── Data in this exercise ──

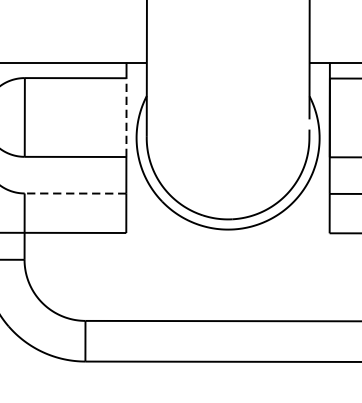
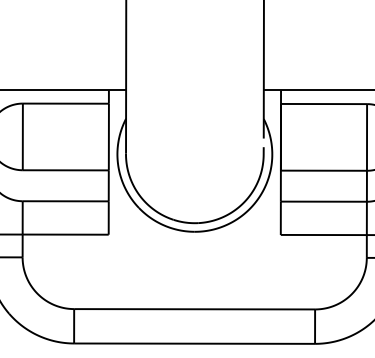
line: (126, 116) -> (108, 136), dashed -> solid
line: (75, 193) -> (65, 201), dashed -> solid

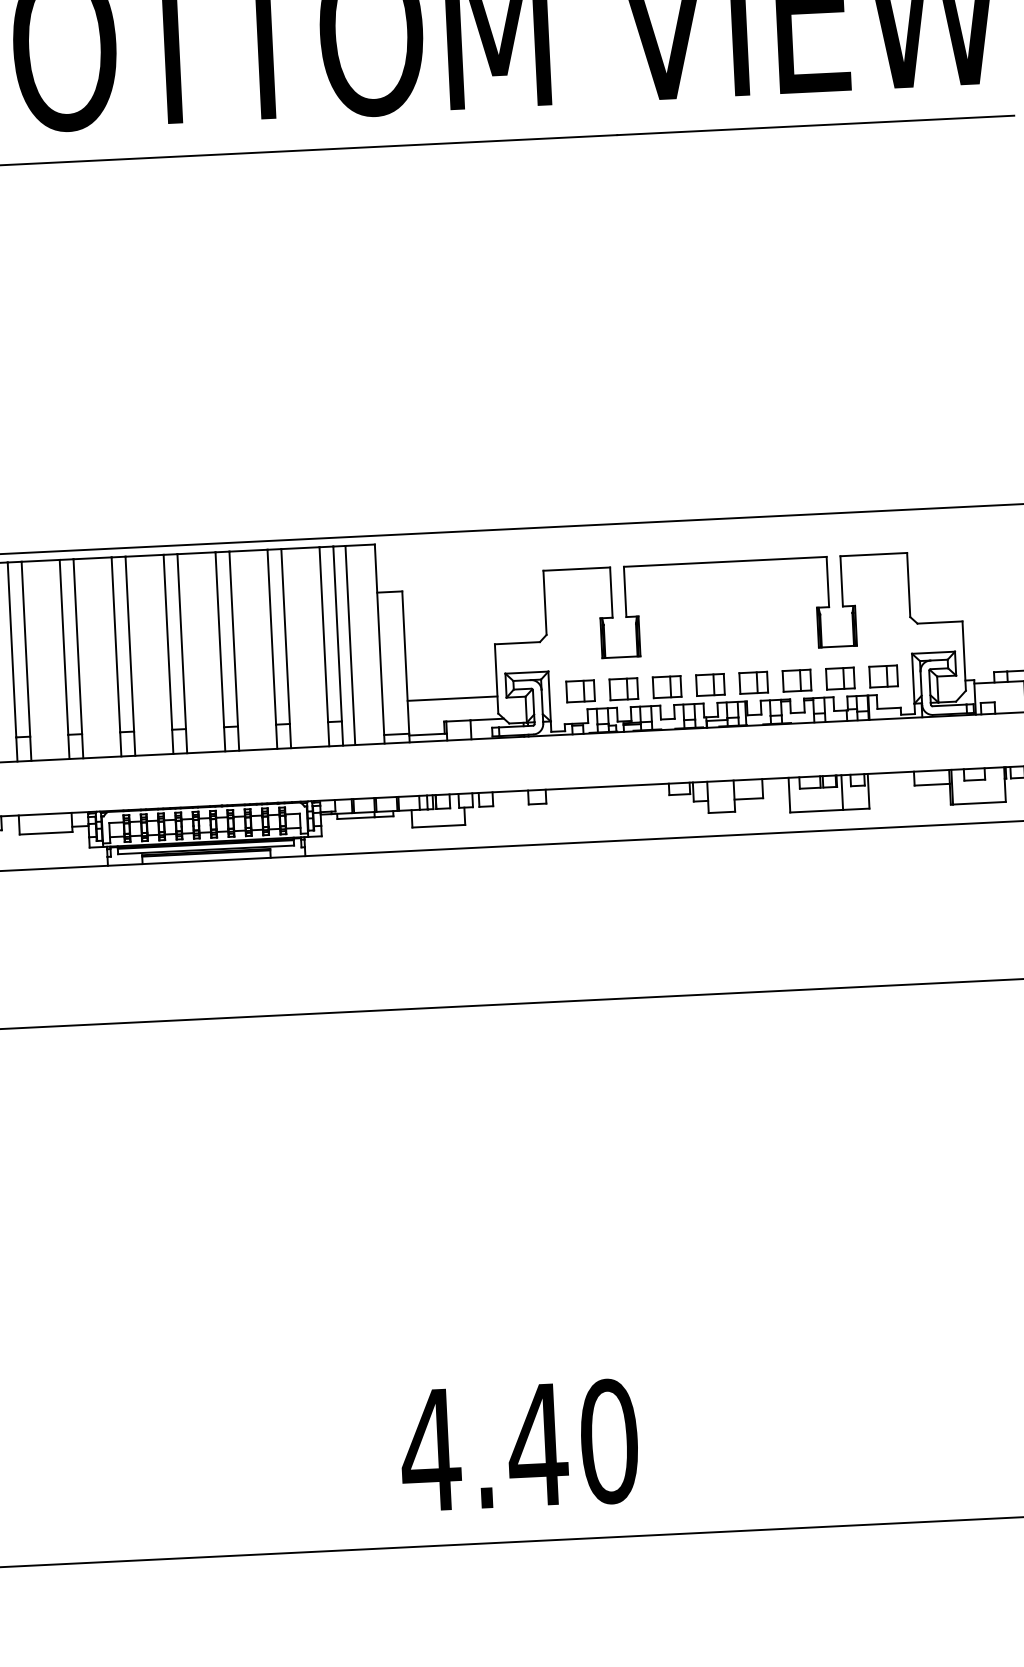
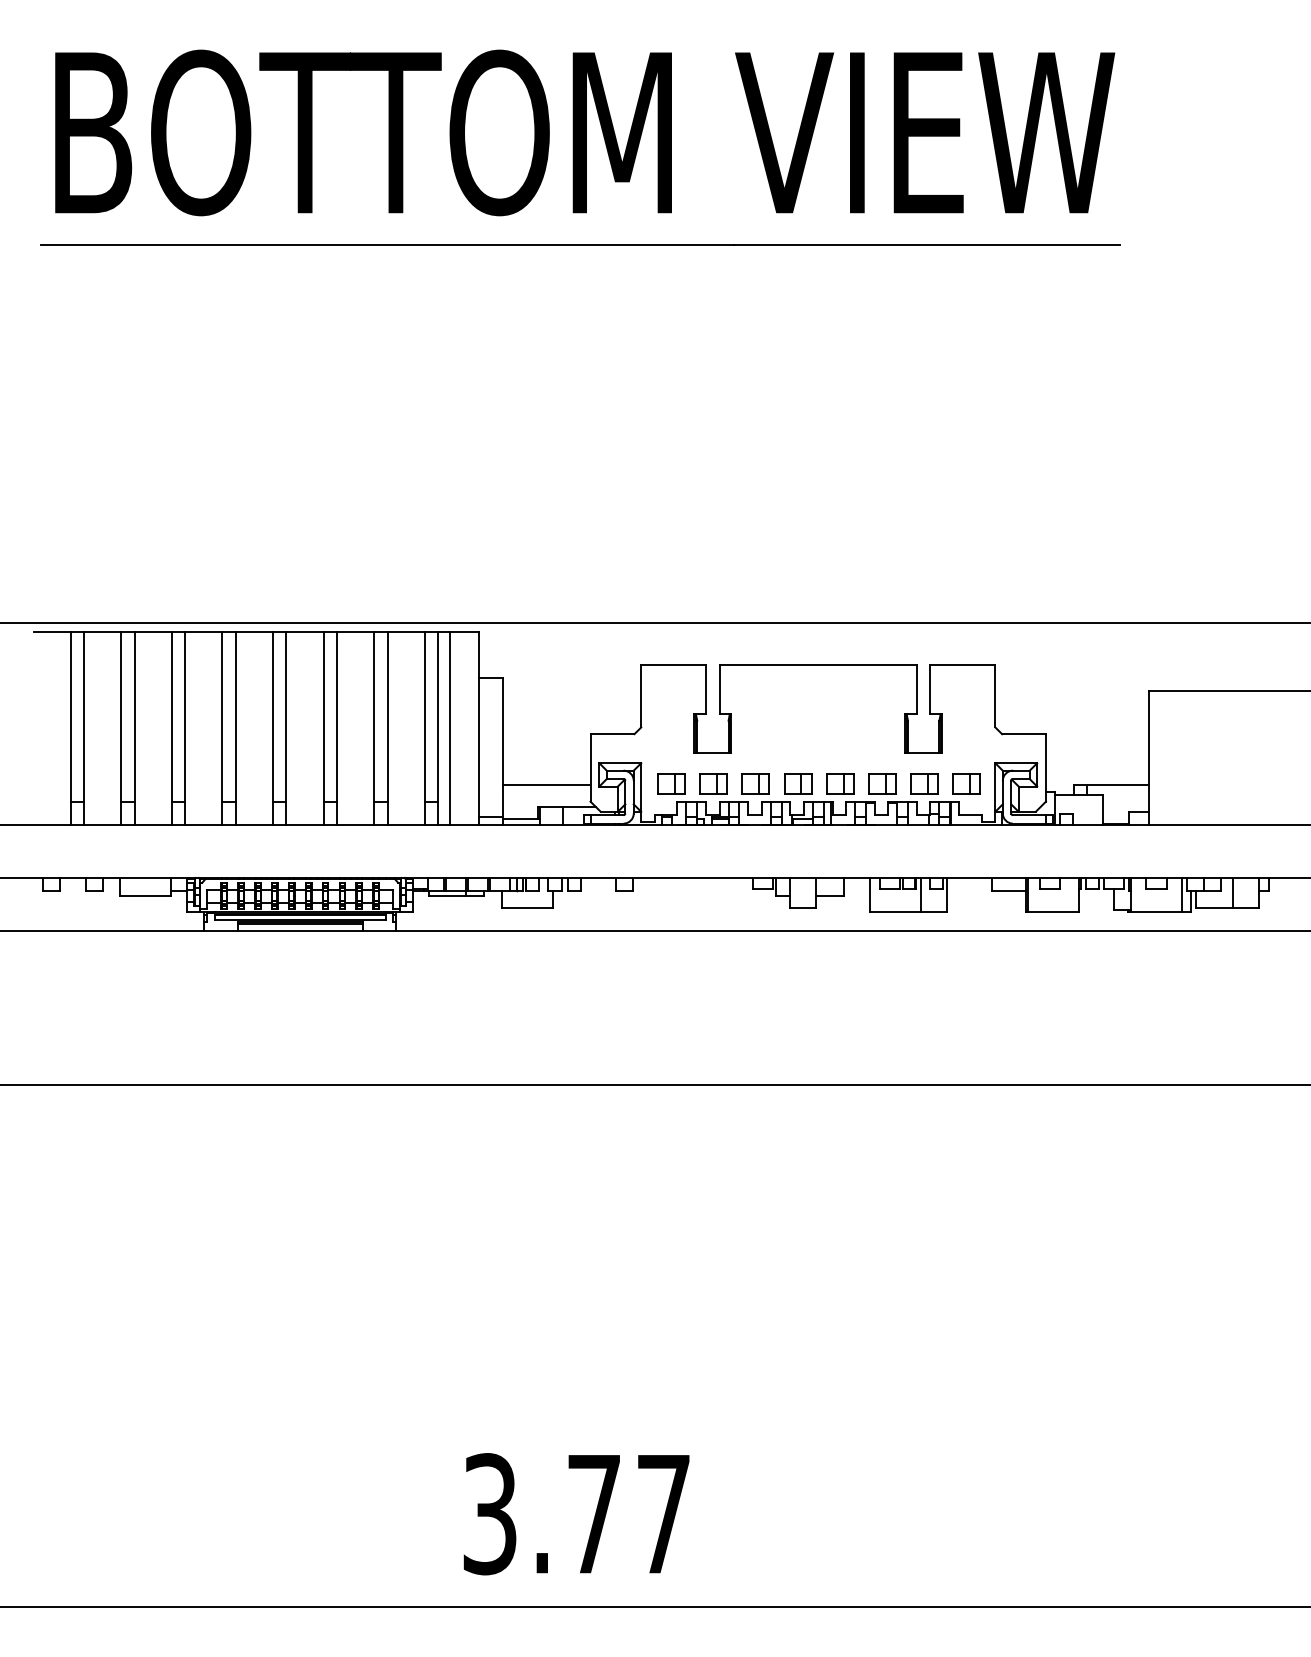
text: (518, 1446) -> (575, 1514), 4.40 -> 3.77

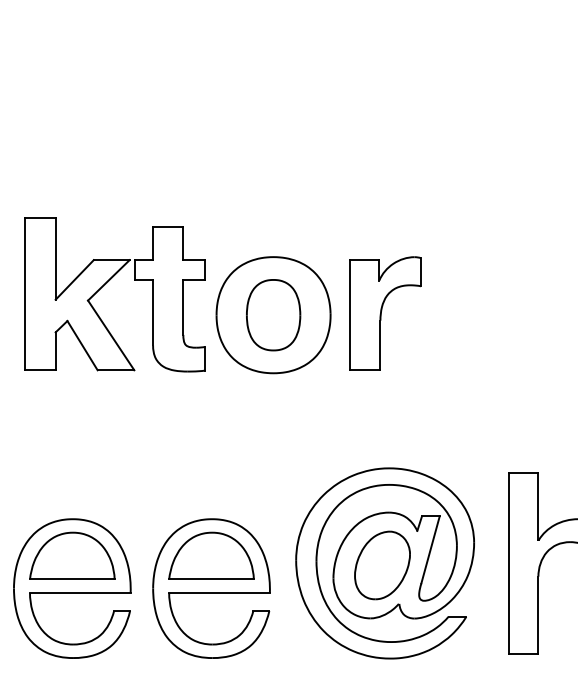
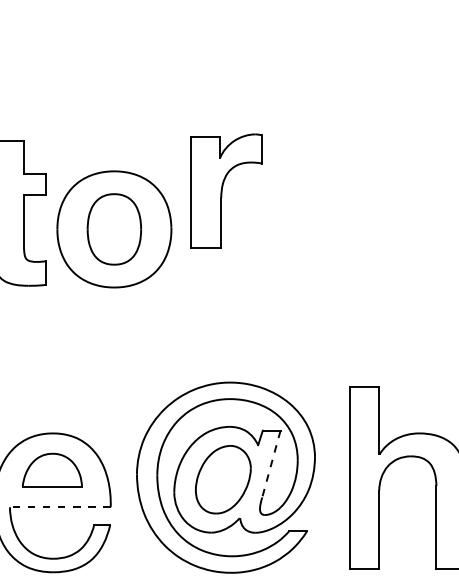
part: (385, 313) -> (226, 190), moved
line: (430, 549) -> (271, 463), solid -> dashed
part: (211, 555) -> (52, 469), size x0.7
line: (219, 592) -> (60, 506), solid -> dashed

───

- **Task directions**
Return exactly, and only, the lines that run from the line containing "line: (75, 193) -> (65, 201), dashed -> solid" to the last line of the entries above, both ends included, with pictures left out.

- **Expected answer**
line: (75, 193) -> (65, 201), dashed -> solid

text: (518, 1446) -> (575, 1514), 4.40 -> 3.77

part: (385, 313) -> (226, 190), moved
line: (430, 549) -> (271, 463), solid -> dashed
part: (211, 555) -> (52, 469), size x0.7
line: (219, 592) -> (60, 506), solid -> dashed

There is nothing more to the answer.